Nagel: Also, ich glaube, dass es ganz wesentlich ist, dass wir für einen Bereich wie die Transplantationsmedizin, wo man Vertrauen braucht, dass alles das, was passiert, auch wirklich publik wird. Denn nur dann kann am Ende Vertrauen irgendwo entstehen beziehungsweise auch erhalten bleiben. Dass man dann mit diesen schwerwiegenden Vorwürfen umzugehen hat, das ist die Tragik natürlich. Auch, ich sage jetzt mal, im übergeordneten Sinn des menschlichen Daseins. Das ist sehr bitter, das ist traurig und schmerzlich für andere Kollegen, die in diesem Bereich arbeiten, aber es ist notwendig, damit eben nicht hinter vorgehaltener Hand andere Dinge gemacht werden, als sie nach außen dargestellt sind.
Wuttke: Der Tod und die Organtransplantation in Deutschland, dazu im Interview der "Ortszeit" von Deutschlandradio Kultur Professor Eckhard Nagel als Medizinermitglied des Deutschen Ethikrats.

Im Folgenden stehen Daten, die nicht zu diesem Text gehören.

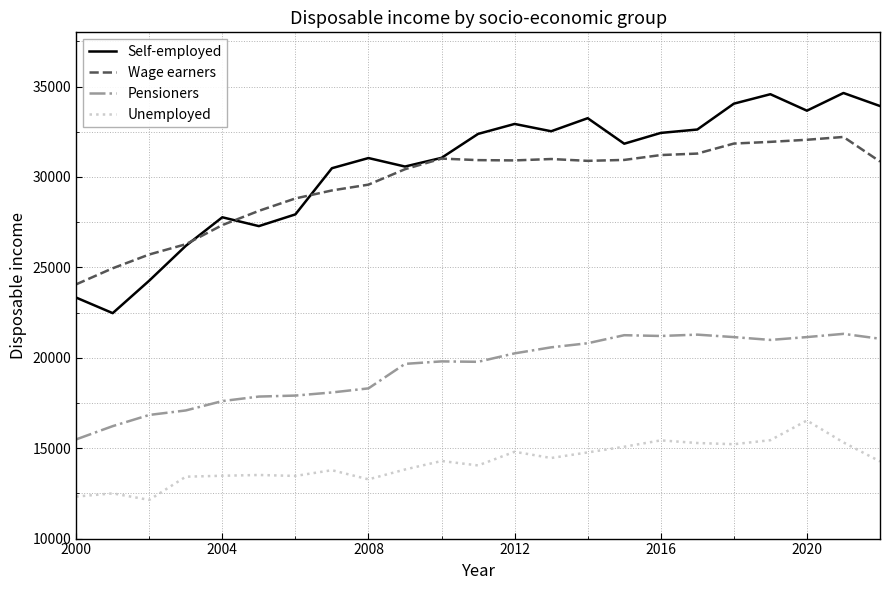

Does the chart have visible grid lines?

Yes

Herr Nagel, vielen Dank für die Erläuterung und einen guten Tag!
Nagel: Ihnen auch einen guten Tag, gerne!
Äußerungen unserer Gesprächspartner geben deren eigene Auffassungen wieder. Deutschlandradio macht sich Äußerungen seiner Gesprächspartner in Interviews und Diskussionen nicht zu eigen.